## INSTRUCCIONES
Según el pasaje proporcionado, ¿qué expresión latina usa Jesús para decir "¡no tengan miedo!"?

## PASAJE PROPORCIONADO
+ + + +
La segunda situación de angustia es la del salmista: Por ti he soportado afrentas, la vergüenza cubrió mi rostro; me convertí en un extraño para mis hermanos... y caen sobre mí los ultrajes de los que te agravian.
Sobre estas situaciones de angustia que sentimos tan cercanas a nuestra experiencia, el Evangelio de hoy hace caer, como un bálsamo, la palabra de Jesús: Nolite temere, ¡no tengan miedo! Es una especie de motivo recurrente que suena en las palabras de Jesús. Antes de cualquier reflexión, hoy deberíamos asimilar Y, por decirlo así, hacer bajar dentro de nosotros, saboreando toda su dulzura, estas palabras de Jesús: no tengan miedo.
Nosotros estamos llenos de miedo; el miedo es nuestra condición. El niño tiene miedo de la oscuridad, de quien grita; tiene miedo de los monstruos que estúpidamente los mayores agitan en su mente para que se porten bien. El adolescente tiene miedo de sí mismo, de la vida, del otro sexo: miedos inconscientes pero atormentadores; miedos que se llaman timidez, complejos de inferioridad, agresividad.
+ + + +
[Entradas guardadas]
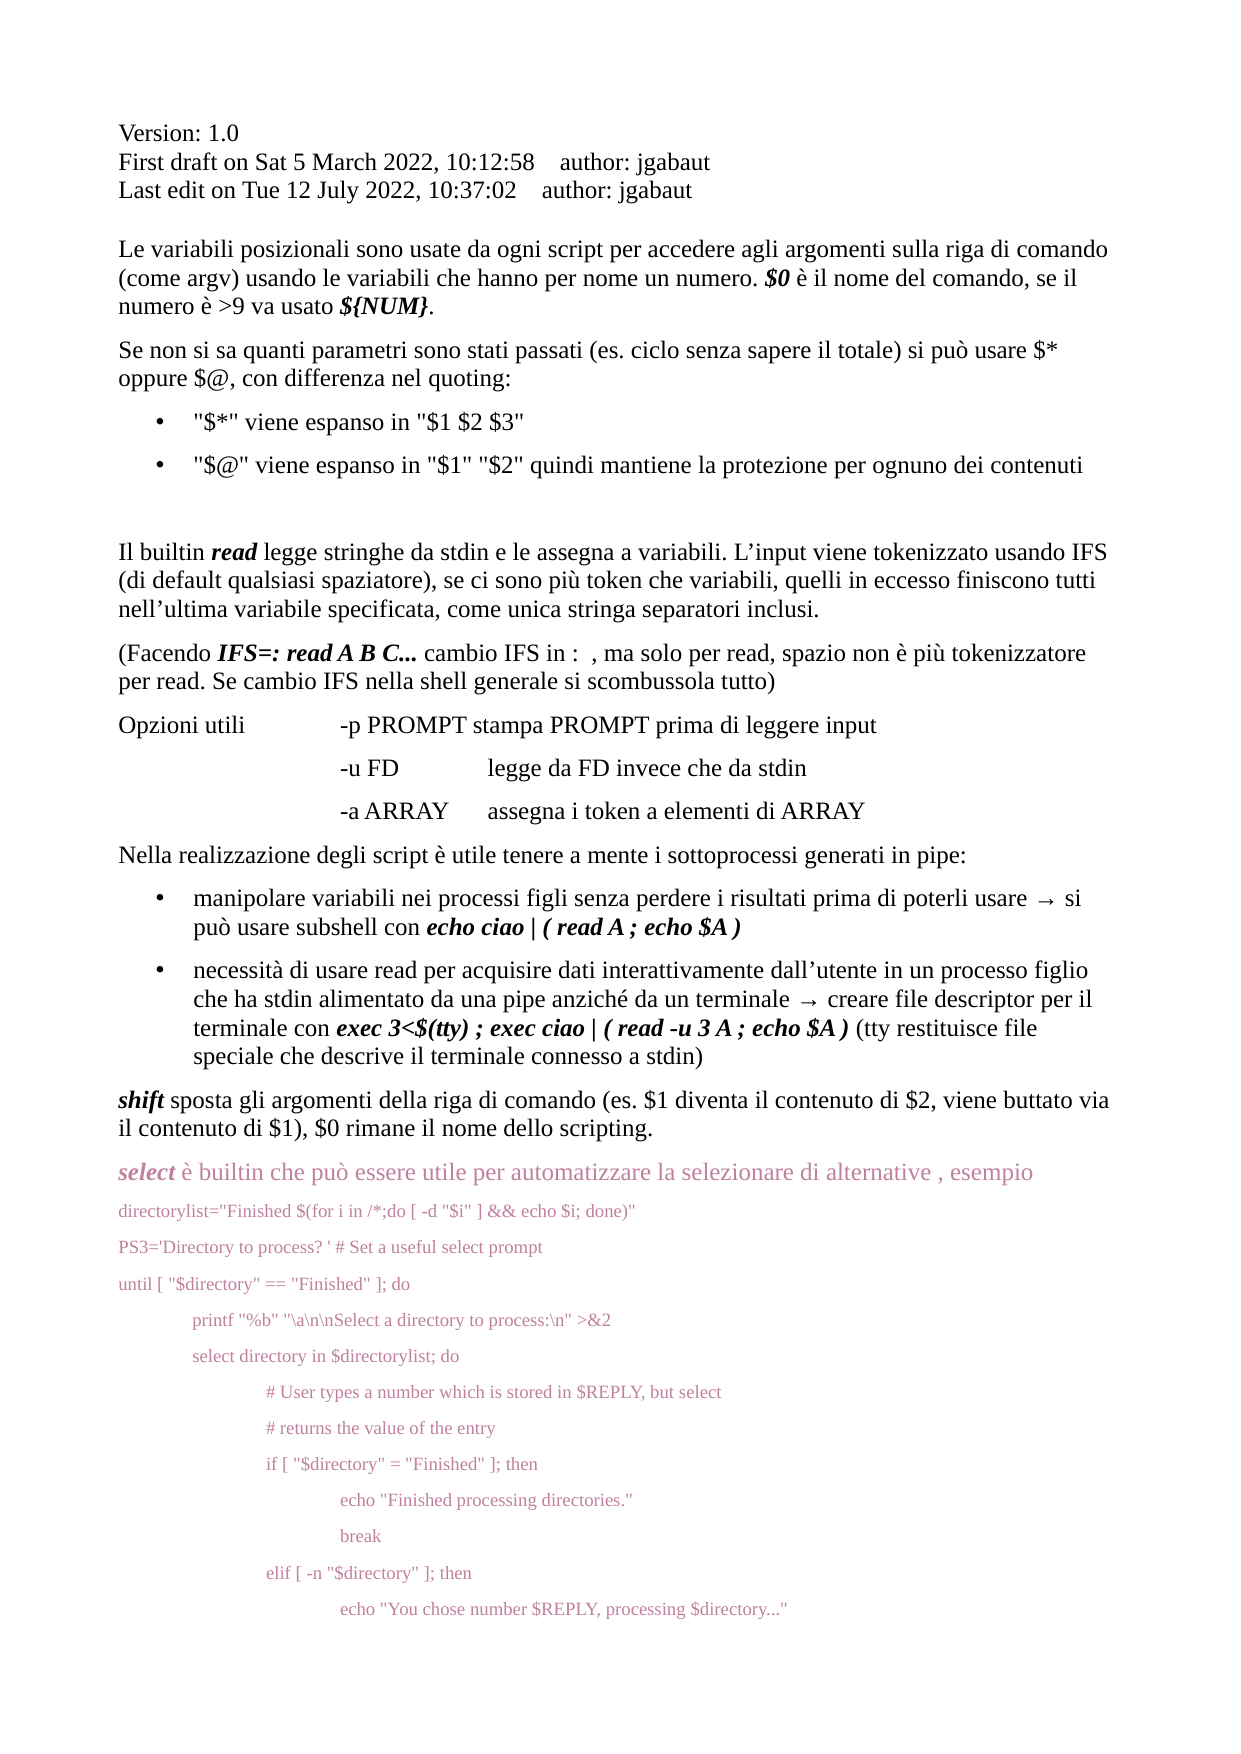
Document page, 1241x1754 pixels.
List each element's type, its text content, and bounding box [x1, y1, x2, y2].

text echo "Finished processing directories." [118, 1489, 1122, 1511]
text -a ARRAY assegna i token a elementi di ARRAY [118, 796, 1122, 825]
text elif [ -n "$directory" ]; then [118, 1562, 1122, 1583]
text Opzioni utili -p PROMPT stampa PROMPT prima di leggere input [118, 710, 1122, 738]
list "$@" viene espanso in "$1" "$2" quindi mantiene la protezione per ognuno dei contenuti [156, 450, 1122, 479]
text directorylist="Finished $(for i in /*;do [ -d "$i" ] && echo $i; done)" [118, 1200, 1122, 1222]
text until [ "$directory" == "Finished" ]; do [118, 1272, 1122, 1294]
text if [ "$directory" = "Finished" ]; then [118, 1453, 1122, 1475]
text Se non si sa quanti parametri sono stati passati (es. ciclo senza sapere il totale) si può usare $* oppure $@, con differenza nel quoting: [118, 335, 1122, 392]
text shift sposta gli argomenti della riga di comando (es. $1 diventa il contenuto di $2, viene buttato via il contenuto di $1), $0 rimane il nome dello scripting. [118, 1085, 1122, 1142]
text PS3='Directory to process? ' # Set a useful select prompt [118, 1236, 1122, 1258]
text break [118, 1525, 1122, 1547]
text (Facendo IFS=: read A B C... cambio IFS in : , ma solo per read, spazio non è più tokenizzatore per read. Se cambio IFS nella shell generale si scombussola tutto) [118, 638, 1122, 695]
list necessità di usare read per acquisire dati interattivamente dall’utente in un processo figlio che ha stdin alimentato da una pipe anziché da un terminale → creare file descriptor per il terminale con exec 3<$(tty) ; exec ciao | ( read -u 3 A ; echo $A ) (tty restituisce file speciale che descrive il terminale connesso a stdin) [156, 955, 1122, 1070]
text Nella realizzazione degli script è utile tenere a mente i sottoprocessi generati in pipe: [118, 840, 1122, 868]
text printf "%b" "\a\n\nSelect a directory to process:\n" >&2 [118, 1308, 1122, 1330]
text # returns the value of the entry [118, 1417, 1122, 1438]
text select è builtin che può essere utile per automatizzare la selezionare di alternative , esempio [118, 1157, 1122, 1186]
list "$*" viene espanso in "$1 $2 $3" [156, 407, 1122, 436]
text echo "You chose number $REPLY, processing $directory..." [118, 1598, 1122, 1619]
list manipolare variabili nei processi figli senza perdere i risultati prima di poterli usare → si può usare subshell con echo ciao | ( read A ; echo $A ) [156, 883, 1122, 941]
text -u FD legge da FD invece che da stdin [118, 753, 1122, 782]
text Il builtin read legge stringhe da stdin e le assegna a variabili. L’input viene tokenizzato usando IFS (di default qualsiasi spaziatore), se ci sono più token che variabili, quelli in eccesso finiscono tutti nell’ultima variabile specificata, come unica stringa separatori inclusi. [118, 537, 1122, 623]
text # User types a number which is stored in $REPLY, but select [118, 1381, 1122, 1402]
text select directory in $directorylist; do [118, 1345, 1122, 1366]
text Le variabili posizionali sono usate da ogni script per accedere agli argomenti sulla riga di comando (come argv) usando le variabili che hanno per nome un numero. $0 è il nome del comando, se il numero è >9 va usato ${NUM}. [118, 234, 1122, 320]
+ + + +
## RESULTADO
Nolite temere.